"make it suntory time" (feb. 2025 recap)
laura marling, gaga, the grand dame and The Usual Suspects
Before we begin! I will be playing a very big and cool live show this week alongside the insanely talented Maya Donovan at Cassette in Ridgewood, Queens on March 12th at 8:30pm. Come on out if you’re in the New York City area and want to celebrate Women’s History Month with bad jokes and sad tunes:
Ok now, onward!:
There’s something in the air right now where the gravity of the discord and chaos we’re facing in the world is making all minute inconveniences or snafus more aggravating than ever. Like on top of everything you have on your mind, someone blocks your entrance to the subway car during your commute, or you encounter a particularly inconsiderate customer at work, or your partner watches this week’s episode of The Traitors without you and suddenly, we’re all reacting to life with an anger typically reserved for acts of mortal betrayal.
If you’re me, then last weekend you accidentally spoiled one of the greatest movie plot twists of all time for yourself and haven’t stopped talking about how mad that’s made you for about 6 days straight. In fact, now you’re even writing on the internet about it.
At my core, I’m that kid who always snooped around their Christmas presents, an anxious little gift shaker. Now as an adult, when it comes to stories of any kind (movies, books, tv shows, etc.), I often fall victim to “spoiling,” where I stumble upon major plot points one way or another and ruin my experience with the work. As I described last week, I’m deep in my Winter Doldrums Side-Quests, and I’ve taken on the challenge of watching all of the movies that won the Academy Award for Best Original Screenplay (hence this month’s playlist title’s Lost in Translation reference). I was on a flight last weekend coming home from a visit with my boyfriend Alex’s 96 year-old grandmother, and while scrolling through Delta’s latest seatback content offerings, I spotted one of the Oscar winners that I’d yet to watch, The Usual Suspects.
If you’ve never seen this movie, consider this your *spoiler alert* and keep scrolling until it looks like I’m talking about music. I urge you not to make the same mistake I did. If you have seen it, go forth and enjoy my plight.
At some point this month while researching what movies I still needed to conquer on my journey, I read a blurb on a “listicle” that said something along the lines of “The Usual Suspects also features an Oscar Winning performance from Kevin Spacey in his role as crime lord Keyser Söze.” I thought to myself “Ohhhh, this is where the Keyser Söze reference is from! I've heard of that character before and I should watch this movie now. Also, yuck Kevin Spacey.”

(Data records)
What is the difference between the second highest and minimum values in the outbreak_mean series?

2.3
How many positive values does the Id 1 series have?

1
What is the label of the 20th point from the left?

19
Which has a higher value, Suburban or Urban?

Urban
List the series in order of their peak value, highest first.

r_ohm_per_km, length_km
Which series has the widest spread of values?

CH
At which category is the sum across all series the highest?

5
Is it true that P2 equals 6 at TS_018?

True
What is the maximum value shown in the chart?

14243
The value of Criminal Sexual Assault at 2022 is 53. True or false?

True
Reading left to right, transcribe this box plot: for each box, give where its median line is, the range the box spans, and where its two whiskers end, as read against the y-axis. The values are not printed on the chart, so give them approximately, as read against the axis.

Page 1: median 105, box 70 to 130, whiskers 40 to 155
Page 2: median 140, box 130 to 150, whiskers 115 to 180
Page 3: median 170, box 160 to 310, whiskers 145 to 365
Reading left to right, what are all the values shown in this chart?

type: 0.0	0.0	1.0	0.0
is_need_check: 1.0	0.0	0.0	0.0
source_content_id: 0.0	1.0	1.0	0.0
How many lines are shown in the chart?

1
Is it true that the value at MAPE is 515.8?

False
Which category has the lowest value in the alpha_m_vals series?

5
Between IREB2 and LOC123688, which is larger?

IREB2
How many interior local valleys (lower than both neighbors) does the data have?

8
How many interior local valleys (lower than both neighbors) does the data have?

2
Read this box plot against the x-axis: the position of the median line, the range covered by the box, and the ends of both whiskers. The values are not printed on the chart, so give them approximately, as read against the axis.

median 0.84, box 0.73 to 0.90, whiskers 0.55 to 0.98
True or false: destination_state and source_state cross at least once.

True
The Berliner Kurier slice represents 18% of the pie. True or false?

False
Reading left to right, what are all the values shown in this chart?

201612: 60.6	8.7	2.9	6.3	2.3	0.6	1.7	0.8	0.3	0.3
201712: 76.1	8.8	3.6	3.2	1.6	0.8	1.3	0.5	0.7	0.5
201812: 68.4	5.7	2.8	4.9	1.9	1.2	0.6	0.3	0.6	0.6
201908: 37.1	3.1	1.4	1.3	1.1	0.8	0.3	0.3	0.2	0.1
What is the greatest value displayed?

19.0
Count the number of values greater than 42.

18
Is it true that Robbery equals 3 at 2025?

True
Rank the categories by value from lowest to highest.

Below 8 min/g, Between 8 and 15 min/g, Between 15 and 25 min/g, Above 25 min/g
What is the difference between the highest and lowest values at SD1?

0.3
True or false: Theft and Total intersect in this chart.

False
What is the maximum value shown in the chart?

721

REQUIRED ACTIONS:
**a.** In the February recap, at which venue is the live show with Maya Donovan taking place?
**b.** Carry on writing the February recap from the point where it currently ends.

WRITTEN ANSWERS:
**a.** Cassette, in Ridgewood, Queens.

**b.**
What I didn’t realize until my flight viewing was that the entire plot is centered around the fact that not only is Kevin Spacey’s character (and the narrator of the movie) Keyser Söze, but we’re not supposed to know that AT ALL until the last 2 or 3 minutes of the movie, which I very much knew THE ENTIRE TIME.
As we approached cruising altitude, I reached the scene about 10 minutes into the film where the five “usual suspects” are rounded up for police questioning and talking with each other in the holding cell while they await their release. At one point, one of the guys says something like “who’s he?” while gesturing towards Kevin Spacey and I thought to myself “well, even I know that’s Keyser Söze!” Only Gabriel Byrne’s character replied “his name’s Verbal Kint,” and I was like “huh, that’s weird.” Then, Kevin started chiming in and I thought “oh, now he’s gonna correct everyone and say he’s Keyser Soze,” but instead he just said “actually, my name’s Roger… but everyone calls me Verbal.”
I realized there was a problem afoot.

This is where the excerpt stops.